» **What needs to be done**:
Copy the lines in the entries below from the line with "00:00-03:59: median 22.33, box" up to and including the line with "20:00-23:59: median 22.41, box", with no changes.

» **Task material**:
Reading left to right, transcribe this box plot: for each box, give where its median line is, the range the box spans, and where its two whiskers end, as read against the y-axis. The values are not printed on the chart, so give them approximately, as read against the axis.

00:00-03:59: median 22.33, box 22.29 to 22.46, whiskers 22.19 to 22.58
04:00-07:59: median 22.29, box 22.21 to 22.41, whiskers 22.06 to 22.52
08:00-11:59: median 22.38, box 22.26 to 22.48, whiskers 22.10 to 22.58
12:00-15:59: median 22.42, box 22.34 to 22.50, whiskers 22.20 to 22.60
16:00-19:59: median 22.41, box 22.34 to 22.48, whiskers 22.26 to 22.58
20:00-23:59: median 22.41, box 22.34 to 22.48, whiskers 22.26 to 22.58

---

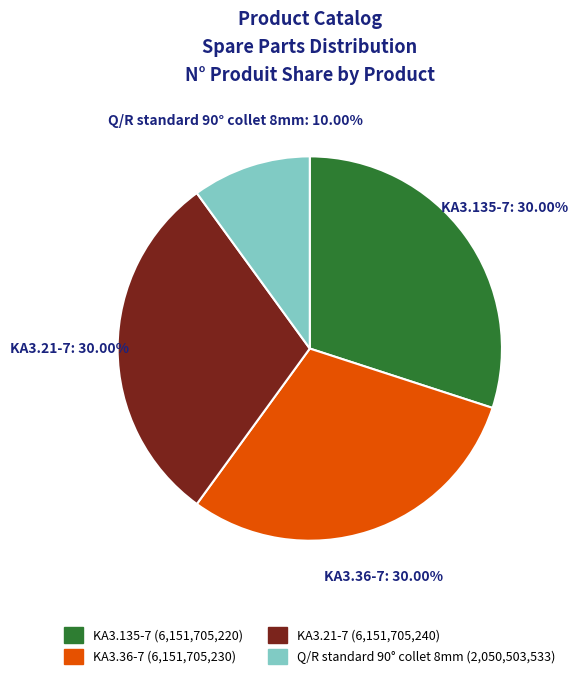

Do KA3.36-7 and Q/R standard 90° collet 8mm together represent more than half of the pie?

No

» **Answer**:
00:00-03:59: median 22.33, box 22.29 to 22.46, whiskers 22.19 to 22.58
04:00-07:59: median 22.29, box 22.21 to 22.41, whiskers 22.06 to 22.52
08:00-11:59: median 22.38, box 22.26 to 22.48, whiskers 22.10 to 22.58
12:00-15:59: median 22.42, box 22.34 to 22.50, whiskers 22.20 to 22.60
16:00-19:59: median 22.41, box 22.34 to 22.48, whiskers 22.26 to 22.58
20:00-23:59: median 22.41, box 22.34 to 22.48, whiskers 22.26 to 22.58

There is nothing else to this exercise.